CBA boss Ian Narev
The heads of our big four banks start what will become an annual charade tomorrow when they front a parliamentary committee as a form of “punishment” devised by the Turnbull government to avoid the royal commission demanded by the ALP, the Greens and some crossbenchers.
Each bank CEO will have three hours before the committee, starting with CBA’s Ian Narev on Tuesday afternoon, ANZ’s Shayne Elliott Wednesday and Westpac’s Brian Hartzer and NAB’s Andrew Thorburn on Thursday. Just what this three days of questioning will find out is hard to see. It’s all a question of silence and timing.
Three of the four — Messrs Elliott, Hartzer and Thorburn — can’t really discuss very much because their banks ruled off their 2015-16 balance dates on September 30 and are therefore prohibited from speaking about operational and associated issues until the profits are released at the end of this month or in early November. And if the bank bosses said something considered to be market sensitive, they would be in trouble with the ASX and ASIC under the continuous disclosure rules.
The fourth CEO, Ian Narev, can talk because his bank balanced on June 30 — although the AGM isn’t until November 9 (when the first quarter trading update will be issued), and shareholders deserve to hear his thoughts first.
No doubt there will be a lot of questions about some of the financial advice scandals. But the bankers will easily repel those by pointing to the investigations, reviews and redress systems in place. Late and other fees will no doubt get an outing (even though the High Court knocked that one on the head). Those charges from ASIC with their claims of trying to rig the bank bill swap rate market against three of the four (ANZ, Westpac and NAB) will also be easily deflected by the claim of sub judice. There is also the poor treatment of insurance customers, conflicts of interest and the treatment of whistleblowers.
[Yes the banks are bastards — but …]
The Australian Bankers Association attempted to pre-empt some of the questions at the hearing with last week’s announcement of “an independent review of pay structures that put staff incentives ahead of customer needs and enhanced protections for whistleblowers”. The ABA said customers could feel better prepared to take on the “might of a bank when something goes wrong”. Whatever that means.
But while the stories on poor treatment of customers by the banks (Remember Storm Financial back in the wake of the GFC and the way its customers were poorly treated?), there are broader questions that need being asked of the banks.
There is a looming problem in 2017-18 when the new payments platform is put in place by the Reserve Bank that will allow customers of the banks (and the banks themselves) to get instant value for all payments. That will eliminate the three-day or longer settlement rort the banks run for cheques, transfers and other customer payments, meaning the banks won’t have free use of your money. It will add to their cost of funding by removing this small but valuable period of free money. Will banks attempt to force customers to pay for this “privilege”?

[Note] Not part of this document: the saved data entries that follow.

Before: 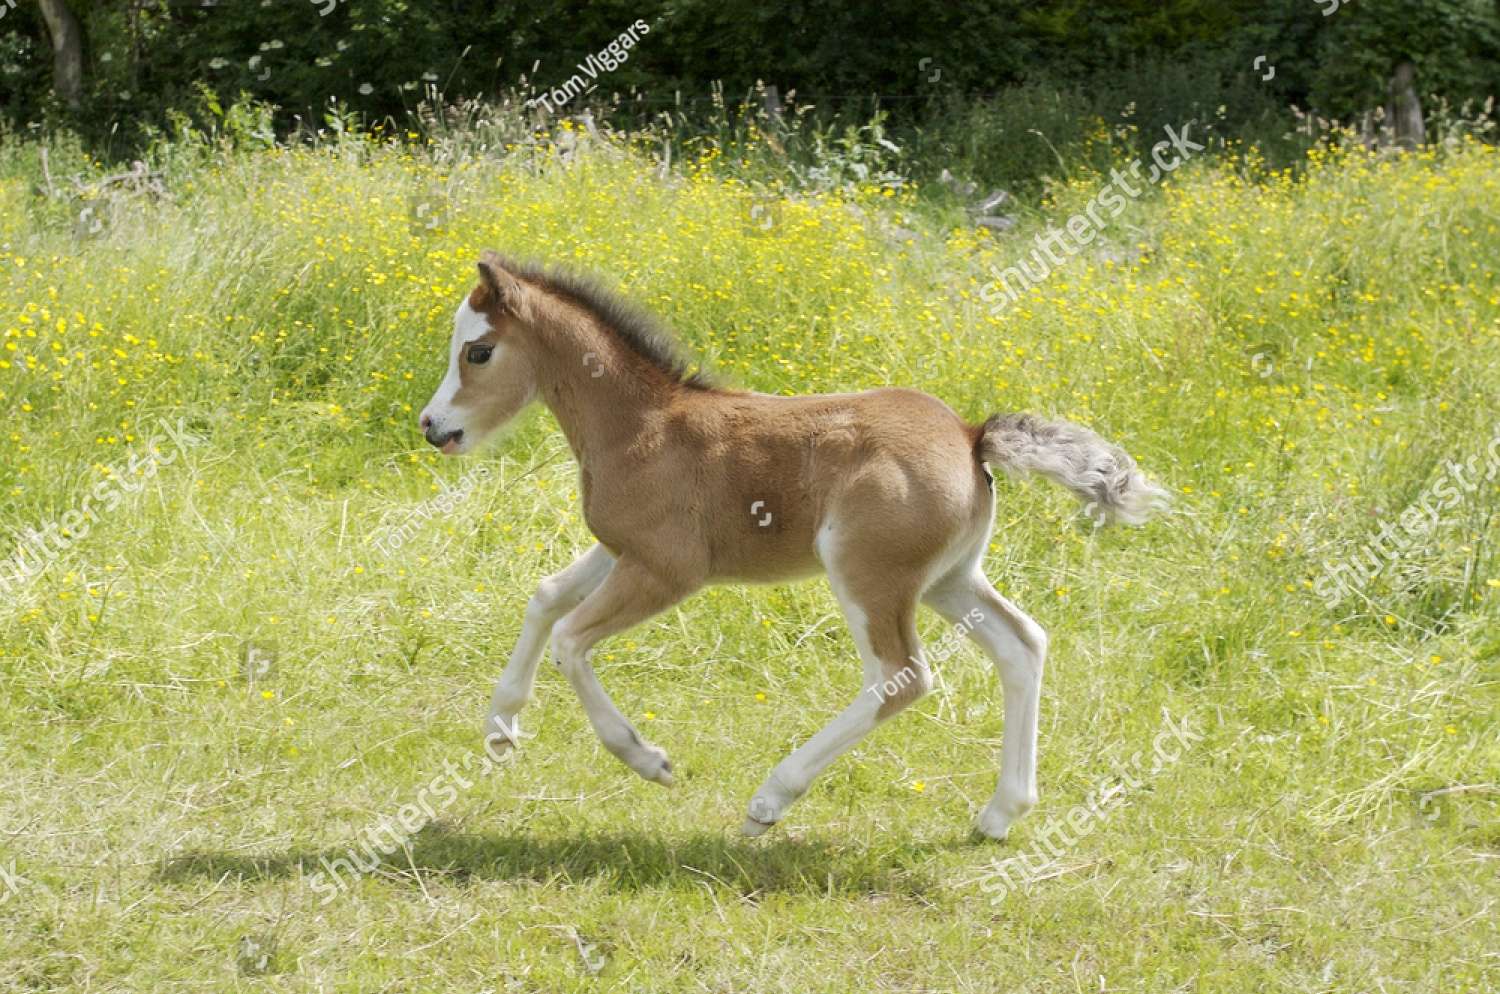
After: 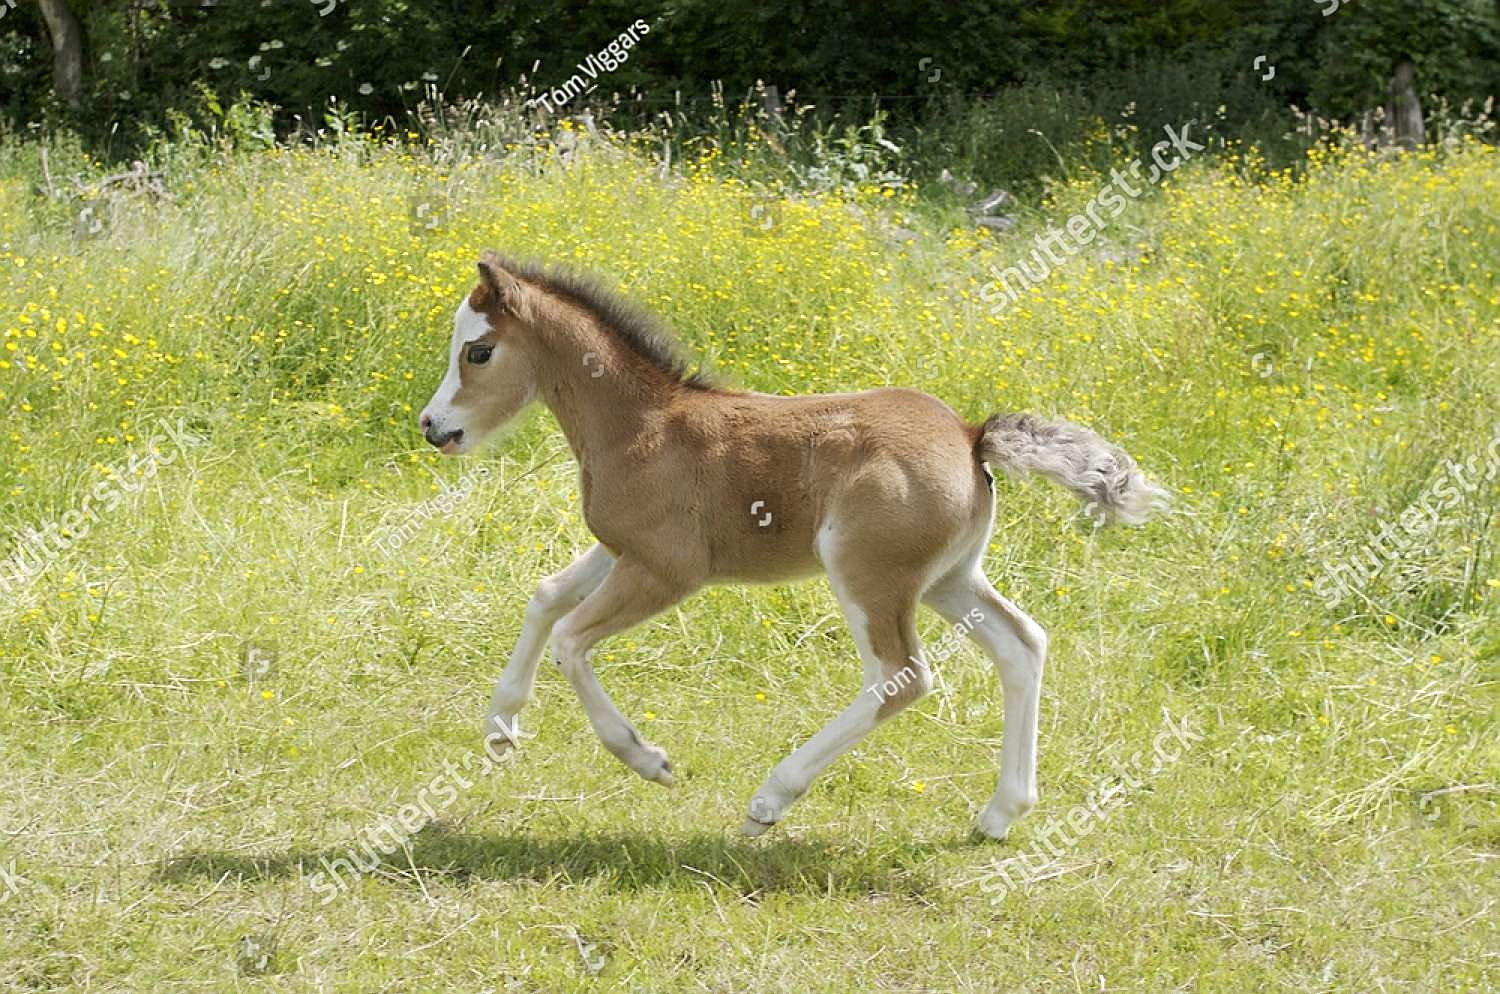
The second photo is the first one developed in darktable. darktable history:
contrast brightness saturation: saturation -0.033
sharpen: on, module defaults
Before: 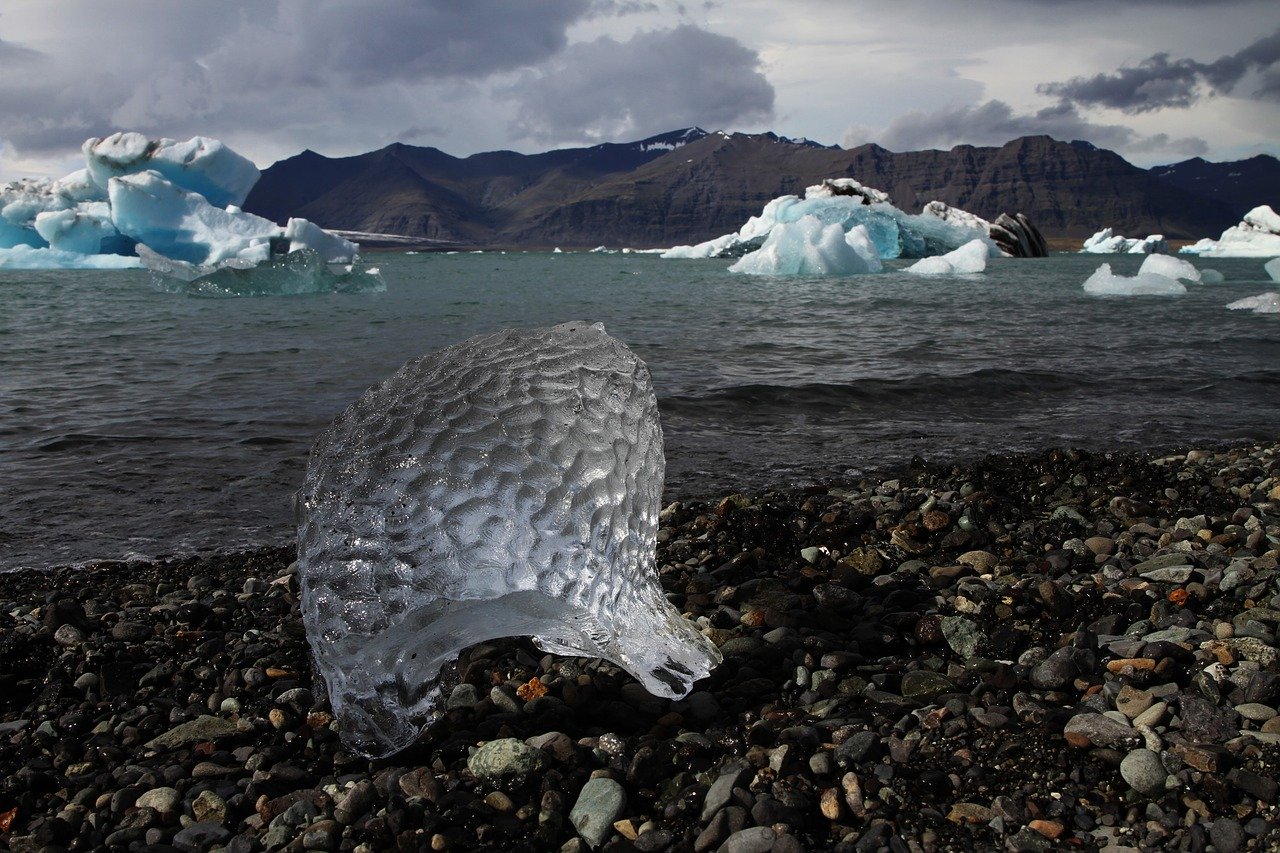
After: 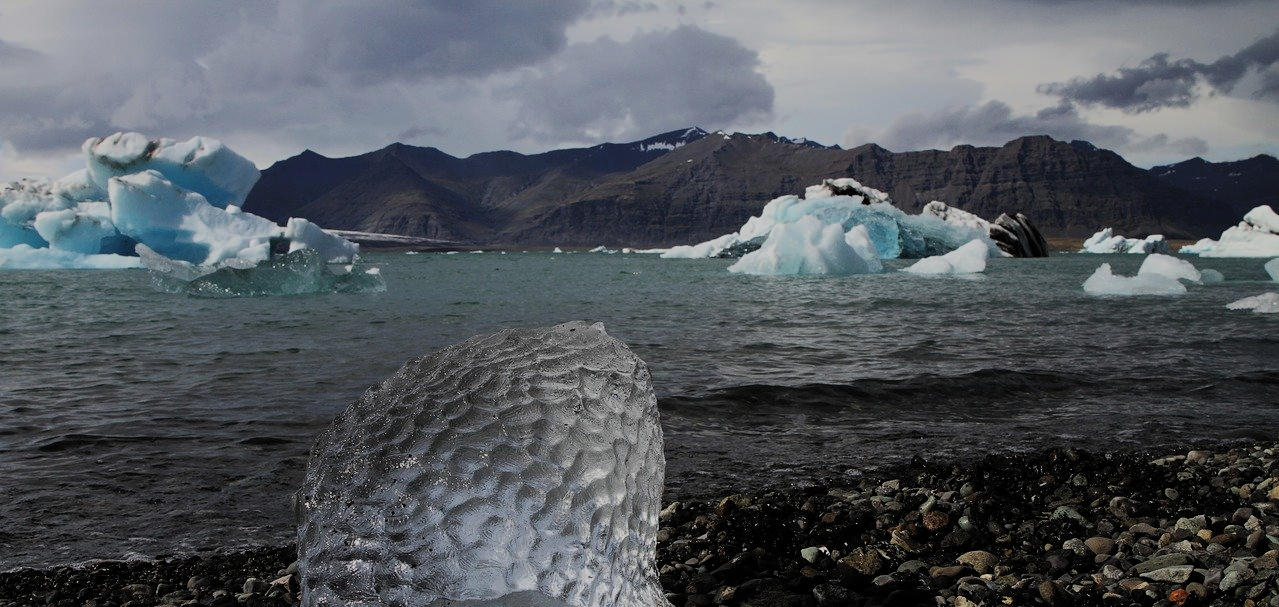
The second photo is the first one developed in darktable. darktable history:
filmic rgb: black relative exposure -7.65 EV, white relative exposure 4.56 EV, hardness 3.61, color science v5 (2021), contrast in shadows safe, contrast in highlights safe
crop: right 0.001%, bottom 28.765%
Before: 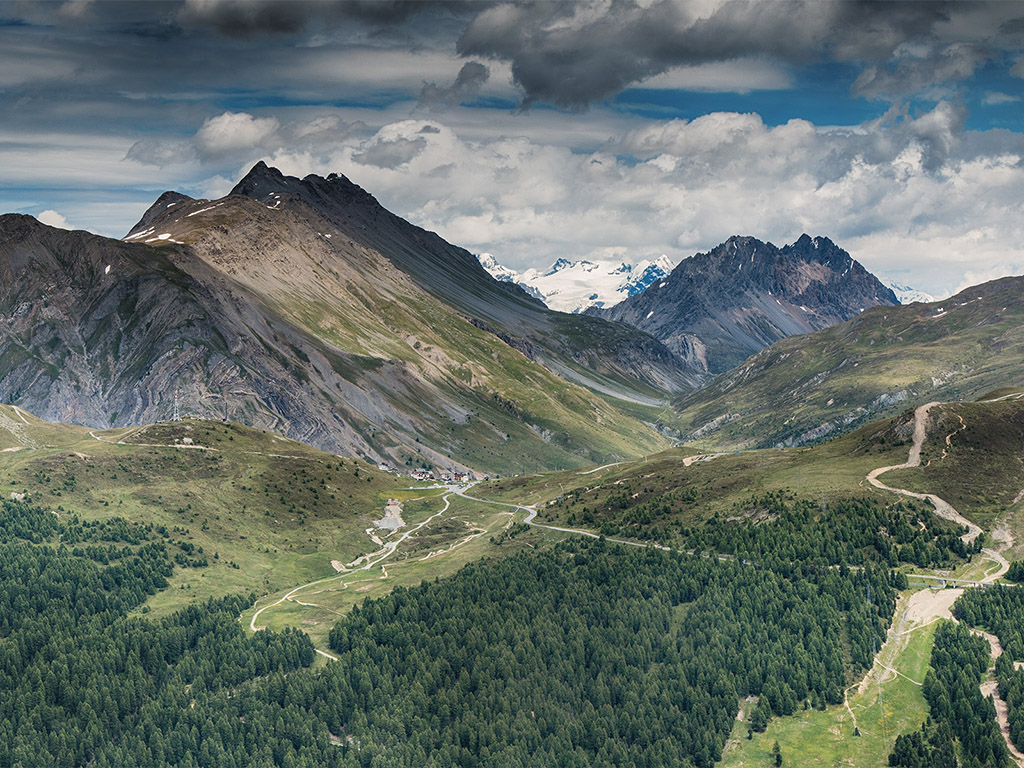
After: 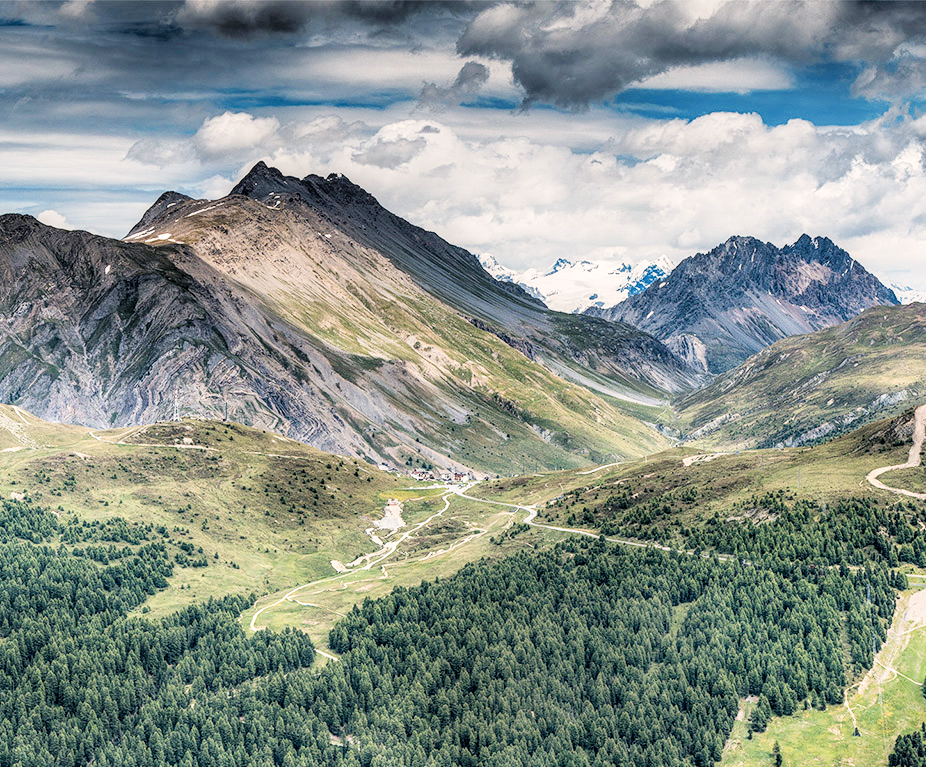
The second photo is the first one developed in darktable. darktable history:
local contrast: highlights 25%, detail 130%
crop: right 9.509%, bottom 0.031%
color zones: curves: ch0 [(0, 0.5) (0.143, 0.5) (0.286, 0.5) (0.429, 0.5) (0.62, 0.489) (0.714, 0.445) (0.844, 0.496) (1, 0.5)]; ch1 [(0, 0.5) (0.143, 0.5) (0.286, 0.5) (0.429, 0.5) (0.571, 0.5) (0.714, 0.523) (0.857, 0.5) (1, 0.5)]
filmic rgb: black relative exposure -5 EV, hardness 2.88, contrast 1.3, highlights saturation mix -30%
exposure: black level correction 0, exposure 1.1 EV, compensate exposure bias true, compensate highlight preservation false
color balance rgb: shadows lift › hue 87.51°, highlights gain › chroma 1.62%, highlights gain › hue 55.1°, global offset › chroma 0.1%, global offset › hue 253.66°, linear chroma grading › global chroma 0.5%
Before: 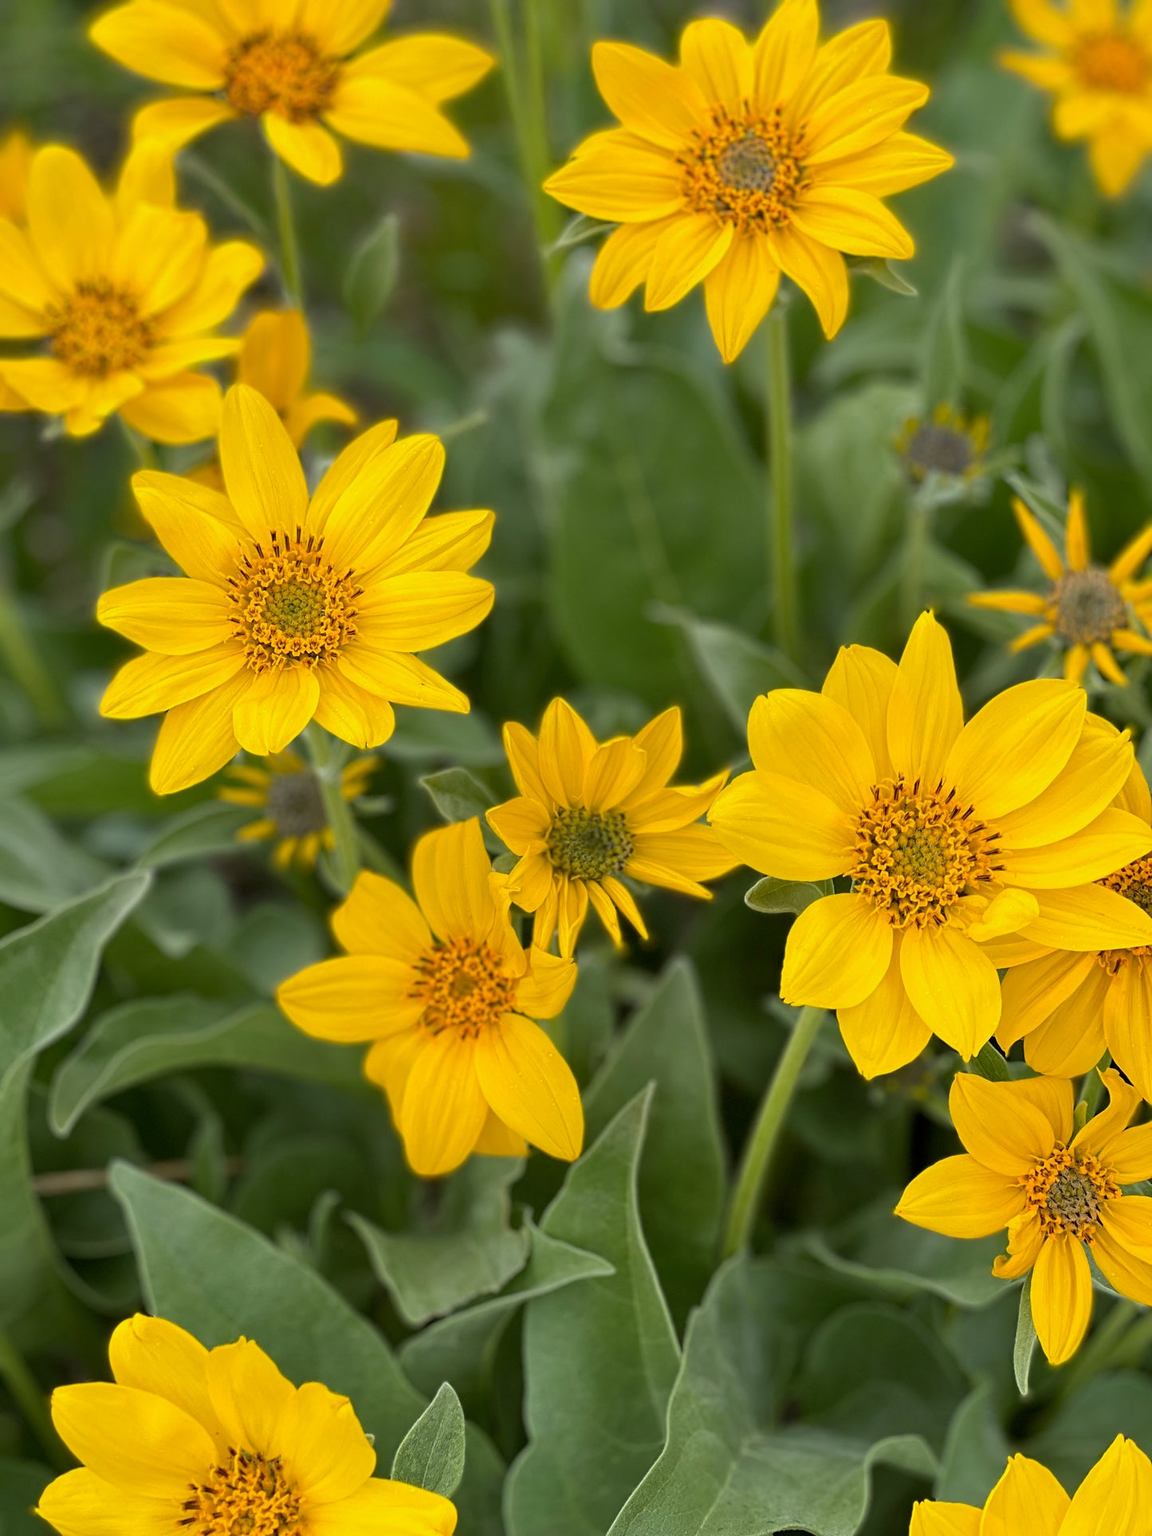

Will anyone on the committee have the background or the wit to ask the bankers about these issues, or the “too big to fail” concept? All four banks are systemically important to the Australian economy, so regulators say they should hold more capital and have bigger buffers and tougher prudential oversight. They are moaning and groaning about this, but seeing as Australian taxpayers bailed them out in the GFC through the deposit and debt guarantees (the latter allowing the banks to use Australia’s AAA credit rating for several years, for a fee), the too big to fail idea still has legs eight years later as the banks are even a greater part of the ASX.
In late 2008, the Reserve Bank funded the banks and the whole economy for more than a month via repos of high-quality securities and home mortgages that replaced the money the banks usually borrow from offshore. So in effect the banks were bailed out three ways by the Australian taxpayer. All banks, especially the big four, have consistently downplayed this support, and at times their view says they see the taxpayer support as an entitlement and nothing less.
The nervousness last week about the fate of the shrunken German giant Deutsche Bank told us those fears about bank stability are still there. Deutsche Bank has trillions of dollars of financial derivatives on its books and if it were to collapse or need bailing out, financial markets around the world would freeze and the RBA would be needed to support the financial system. No doubt banks would ask for debt guarantees. The RBA does have a back-up system in place called the CLF, or Committed Liquidity Facility, which the banks have been paying for (to the tune of hundreds of millions of dollars a year), and deposit guarantees remain in place.